● Try it: The lines from the one containing "China | 748 |" through the final line of the data below must be written out exactly, both included, and nothing more.

● Stored items:

######

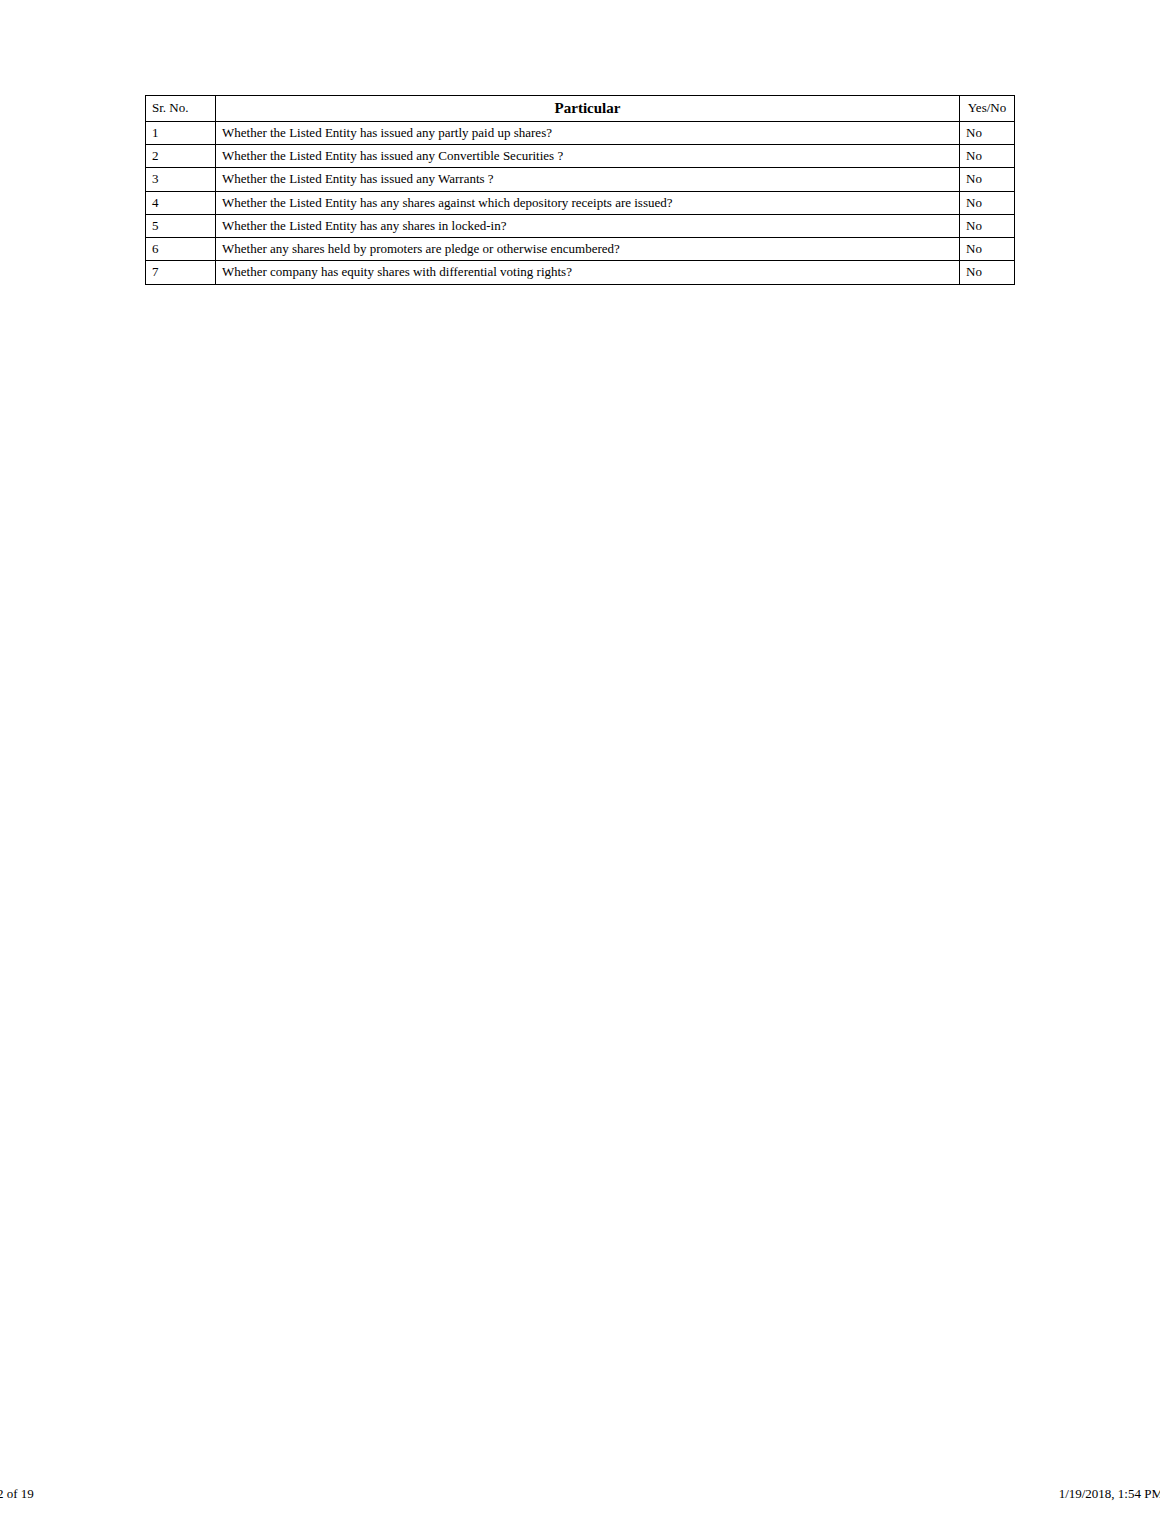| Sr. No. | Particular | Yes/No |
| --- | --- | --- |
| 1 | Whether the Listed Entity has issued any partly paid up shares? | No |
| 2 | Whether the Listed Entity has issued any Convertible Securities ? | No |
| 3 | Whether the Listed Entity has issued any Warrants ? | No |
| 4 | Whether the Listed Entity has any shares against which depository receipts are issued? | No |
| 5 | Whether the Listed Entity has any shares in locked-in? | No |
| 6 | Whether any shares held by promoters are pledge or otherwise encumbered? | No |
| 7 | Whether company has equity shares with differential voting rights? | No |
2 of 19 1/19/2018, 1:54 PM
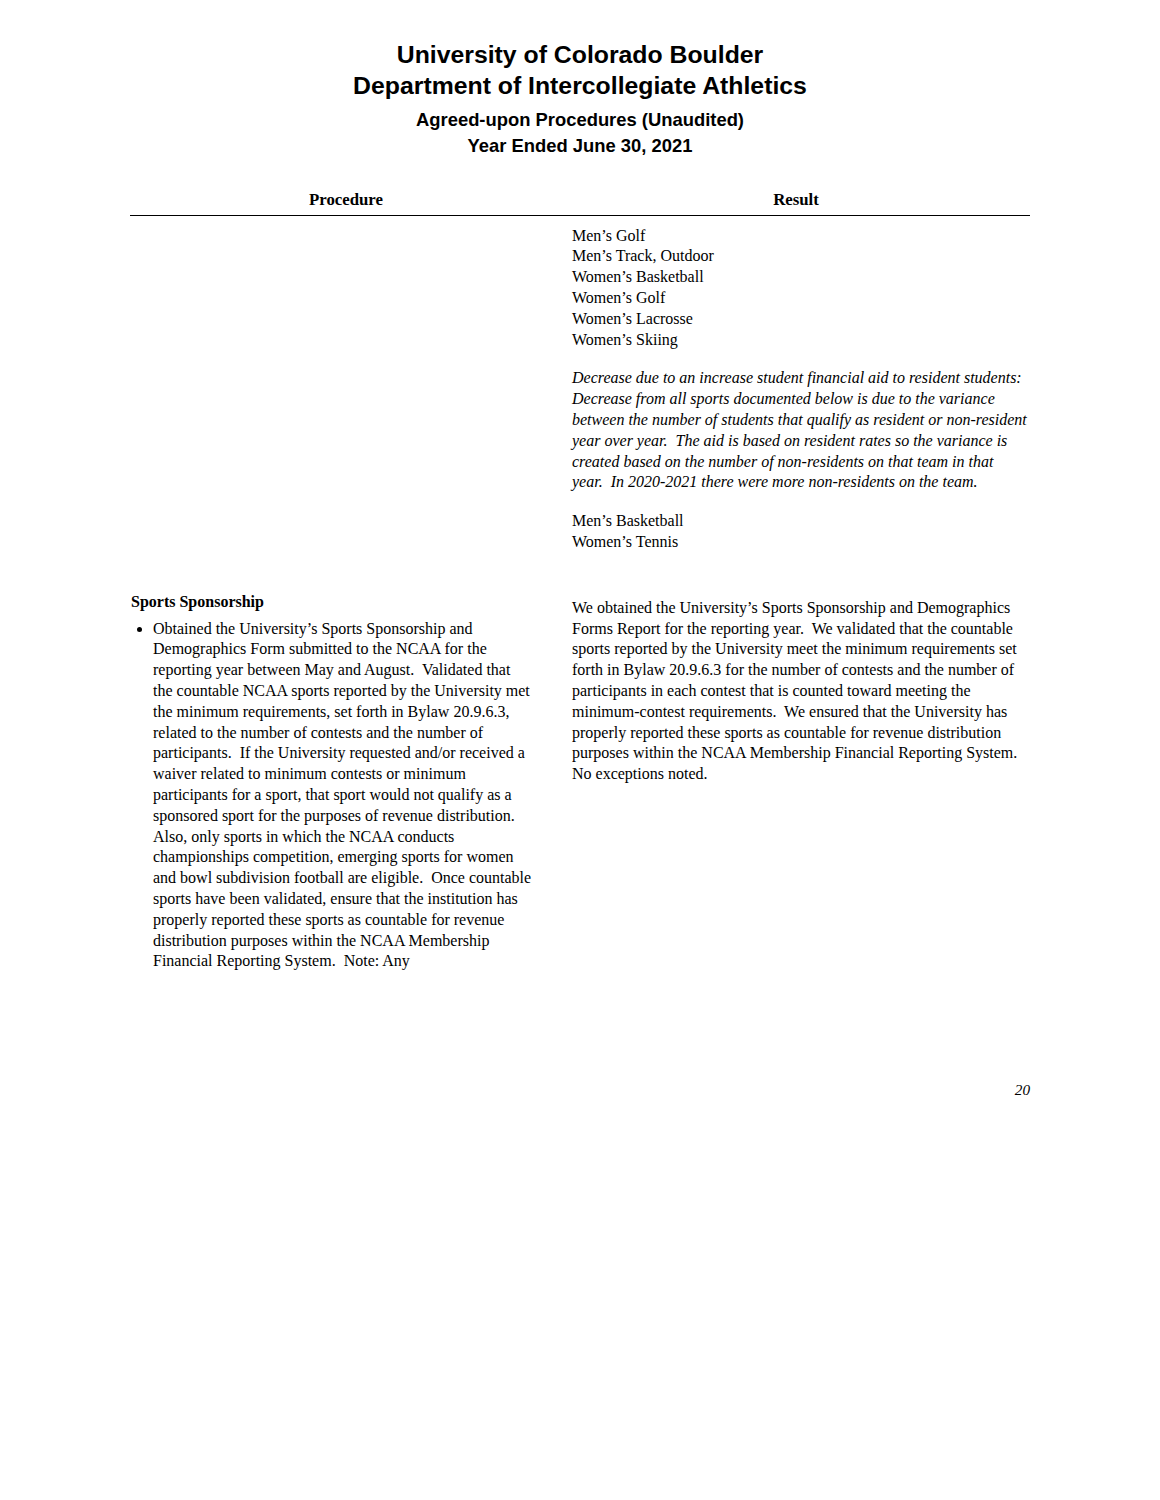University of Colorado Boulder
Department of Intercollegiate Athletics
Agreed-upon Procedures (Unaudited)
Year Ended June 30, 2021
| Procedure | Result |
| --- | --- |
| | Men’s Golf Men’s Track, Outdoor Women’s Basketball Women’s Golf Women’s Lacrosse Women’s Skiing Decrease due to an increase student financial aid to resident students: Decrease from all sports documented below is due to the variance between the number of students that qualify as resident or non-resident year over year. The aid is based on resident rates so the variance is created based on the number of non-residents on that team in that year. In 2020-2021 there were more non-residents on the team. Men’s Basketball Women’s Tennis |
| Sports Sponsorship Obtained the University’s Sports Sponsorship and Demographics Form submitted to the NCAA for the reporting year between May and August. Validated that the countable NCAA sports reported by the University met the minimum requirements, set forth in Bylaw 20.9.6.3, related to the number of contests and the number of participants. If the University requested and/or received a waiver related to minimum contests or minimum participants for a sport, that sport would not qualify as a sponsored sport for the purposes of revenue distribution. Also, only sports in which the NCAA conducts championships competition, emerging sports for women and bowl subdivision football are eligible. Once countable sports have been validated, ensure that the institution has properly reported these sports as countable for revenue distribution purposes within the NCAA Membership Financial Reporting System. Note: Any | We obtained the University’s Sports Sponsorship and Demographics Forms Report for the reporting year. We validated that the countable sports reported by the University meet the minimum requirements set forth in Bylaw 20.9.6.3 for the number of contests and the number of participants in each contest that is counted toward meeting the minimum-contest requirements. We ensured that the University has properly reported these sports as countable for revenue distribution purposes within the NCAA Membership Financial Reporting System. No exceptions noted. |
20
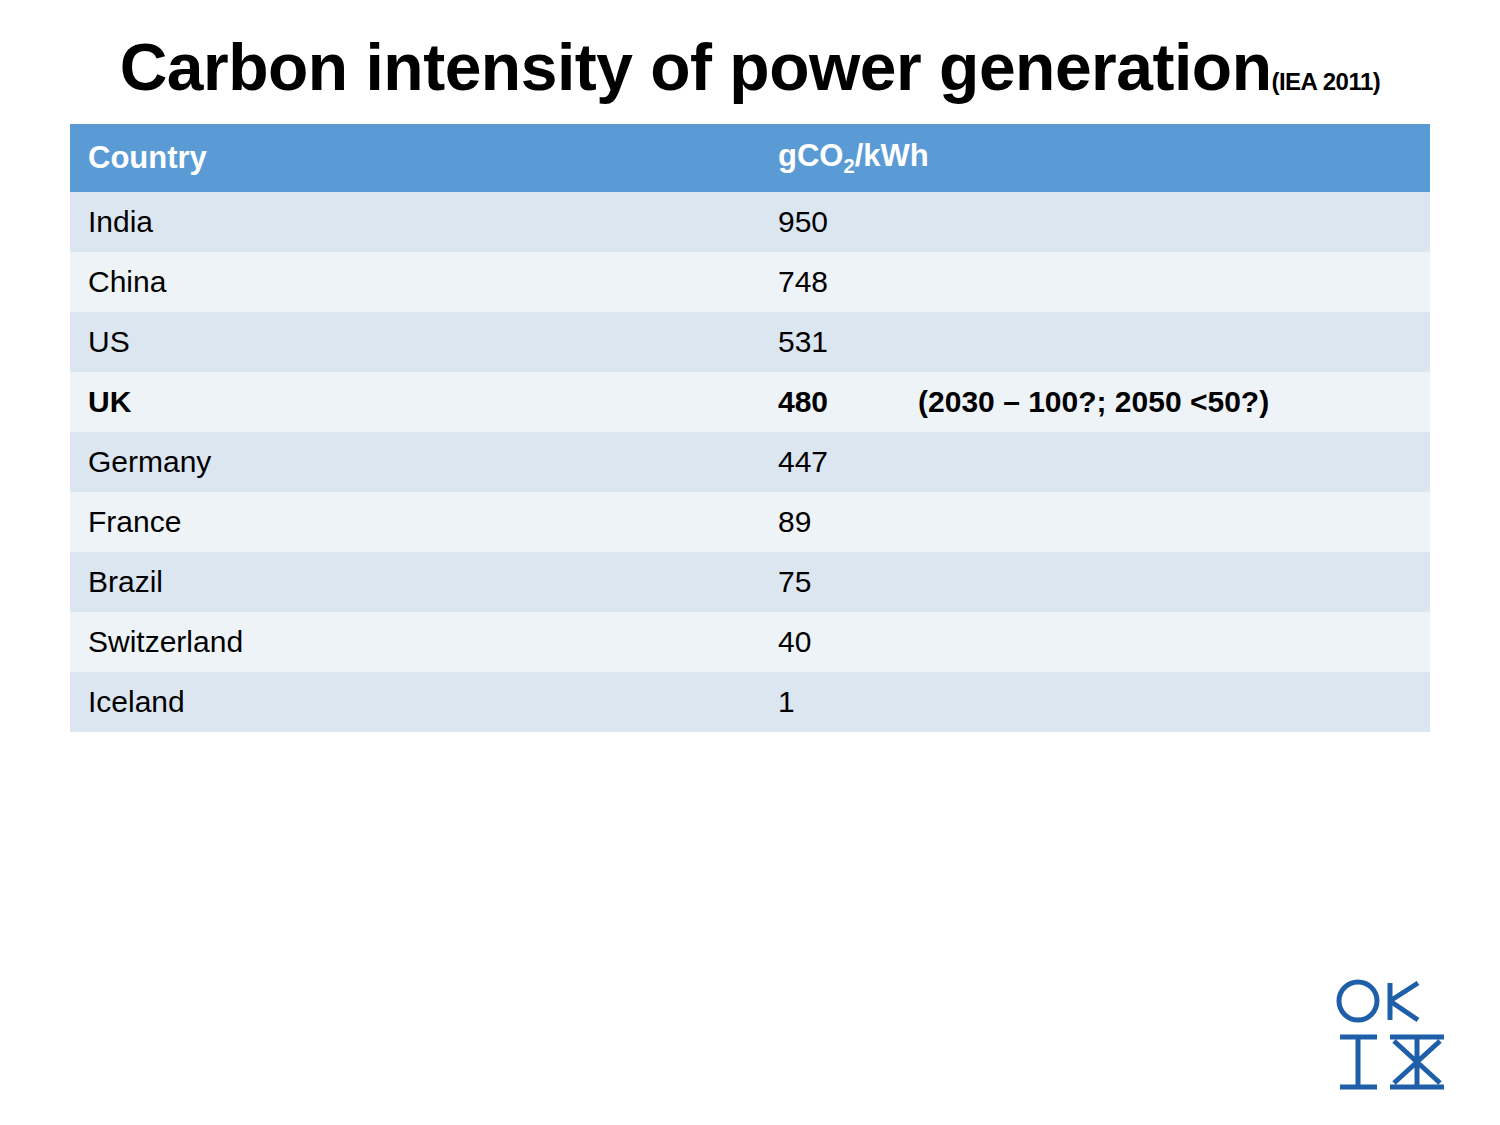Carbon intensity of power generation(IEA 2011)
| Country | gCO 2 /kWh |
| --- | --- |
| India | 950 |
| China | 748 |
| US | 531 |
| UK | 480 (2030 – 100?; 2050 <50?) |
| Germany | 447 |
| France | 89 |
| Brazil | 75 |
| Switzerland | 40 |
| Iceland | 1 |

######

● Result:
| China | 748 |
| US | 531 |
| UK | 480 (2030 – 100?; 2050 <50?) |
| Germany | 447 |
| France | 89 |
| Brazil | 75 |
| Switzerland | 40 |
| Iceland | 1 |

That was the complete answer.